Crónica: Apropriação identitária: lado da razão e lado da castração cultural

Atualizado: 16 de jan.

Kimono só para as japonesas, kilt só para os escoceses, saris só para indianas, capulanas só para africanas, rastas só para caribenhos, pastéis de nata só para portugueses e hotel, só Trivago.

Na sua essência, o conceito de apropriação cultural aborda a adoção de elementos culturais, como símbolos, roupas, estilos de cabelo, práticas religiosas, e outras mil coisas, provenientes de uma minoria étnica ou cultural, por parte da cultura dominante.

Acontece que, muitas vezes, este cenário é percebido como desrespeitoso em relação à cultura de origem, gerando uma discussão sobre a alegada apropriação cultural desses elementos. Ora, devido à crescente politização da cultura, este tema torna-se delicado e requer uma avaliação cuidadosa.

Acontece que, todo o discurso relativo à apropriação cultural traz consigo dois problemas. Primeiro, o de que existem culturas autênticas. Mas a minha pergunta é: alguém consegue acreditar que a cultura em que se insere nunca foi influenciada por outras?

O segundo problema centra- -se na mensagem de que o uso de elementos das minorias, por parte do grupo dominante, significa, automaticamente, a sua opressão. Sinceramente, não consigo perceber esta lógica. É claro que há toda uma realidade histórica que não deve ser ignorada, mas acham mesmo que por eu usar tranças, estou a apropriar-me e a reprimir alguma comunidade de onde elas, supostamente, são originárias? É que, na verdade, só queria um penteado diferente.

Vamos começar pelo início. Olhando para o passado que nos guia, vemos que o processo de interação entre culturas, raramente harmonioso, constitui um elemento intrínseco à história da humanidade. Vejamos como exemplo a religião. Todo o imaginário católico, desde os santos às romarias existe, muito devido à religião civil romana. Se num campo que existe há tanto tempo, houve influências passadas, é óbvio que em outras áreas isto também vai acontecer. Peço desculpa se for chocante, mas vivemos em comunidade desde sempre e, por isso mesmo, não há culturas autênticas em estado puro. Assim, é fácil de perceber que a busca por uma pureza (imaginária) revela-se muito mais como uma forma de afirmação da memória coletiva e não passa, em grande parte dos casos, de uma construção social.

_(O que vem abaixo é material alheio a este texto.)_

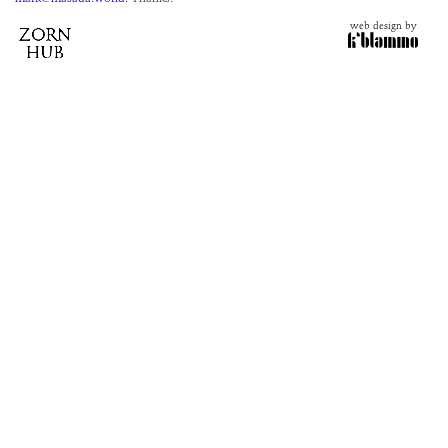
web design by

Se já se percebeu que não existem culturas puras, vale a pena perceber que o uso de algum elemento das mesmas não significa a sua opressão. Porque sim, é mesmo verdade, nem tudo no mundo tem de ser sinónimo de ofensas.

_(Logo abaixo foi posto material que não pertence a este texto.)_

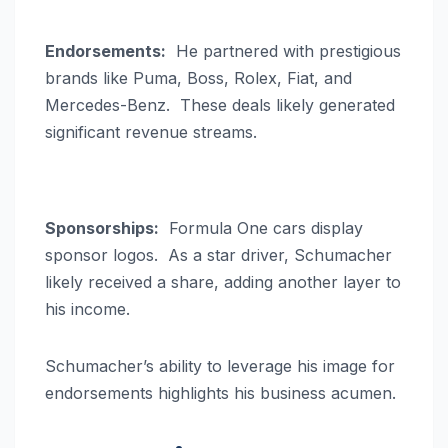
Endorsements:
He partnered with prestigious
brands like Puma, Boss, Rolex, Fiat, and
Mercedes-Benz. These deals likely generated
significant revenue streams.
Sponsorships:
Formula One cars display
sponsor logos. As a star driver, Schumacher
likely received a share, adding another layer to
his income.
Schumacher’s ability to leverage his image for
endorsements highlights his business acumen.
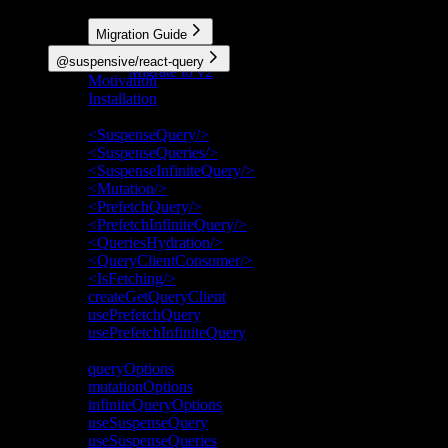
More
Migration Guide
Migrate to v3
@suspensive/react-query
Migrate to v2
Motivation
Installation
API Reference
<SuspenseQuery/>
<SuspenseQueries/>
<SuspenseInfiniteQuery/>
<Mutation/>
<PrefetchQuery/>
<PrefetchInfiniteQuery/>
<QueriesHydration/>
<QueryClientConsumer/>
<IsFetching/>
createGetQueryClient
usePrefetchQuery
usePrefetchInfiniteQuery
Deprecated
queryOptions
mutationOptions
infiniteQueryOptions
useSuspenseQuery
useSuspenseQueries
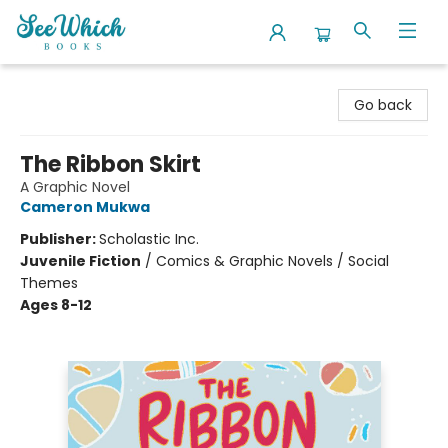
SeeWhich Books
Go back
The Ribbon Skirt
A Graphic Novel
Cameron Mukwa
Publisher:
Scholastic Inc.
Juvenile Fiction
/
Comics & Graphic Novels / Social
Themes
Ages 8-12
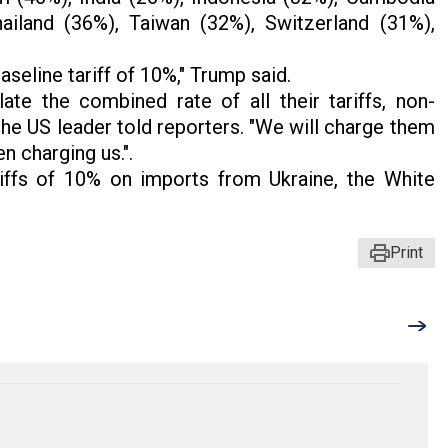
ailand (36%), Taiwan (32%), Switzerland (31%),
seline tariff of 10%," Trump said.
late the combined rate of all their tariffs, non-
the US leader told reporters. "We will charge them
n charging us.".
iffs of 10% on imports from Ukraine, the White
Print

A luta constante pela libertação dos oprimidos tem de acontecer, sou a primeira a defendê-lo. Todos merecem viver em liberdade, religiosa, cultural, sexual, etc. E é de se salientar que nem tudo é preto no branco. A apropriação cultural, por vezes, é sim usada como um fenómeno de violência simbólica. Exemplo disso seria um movimento supremacista branco cuja simbologia fosse o penteado de rastas. Neste caso, como em muitos outros, o uso seria irônico e desrespeitaria toda a causa.

O que não pode acontecer e que, infelizmente me parece o cenário atual, é as pessoas que tanto criticam a suposta apropriação cultural sejam as primeiras a oprimir quem, por mero gosto, usa algum elemento de outra cultura que não a sua. Até porque quando o cenário se inverte, e são as minorias a usar elementos das maiorias, ninguém lhe chama apropriação cultural. Porque, na verdade, não o é. Admirem-se, isto é só o mundo a ser mundo.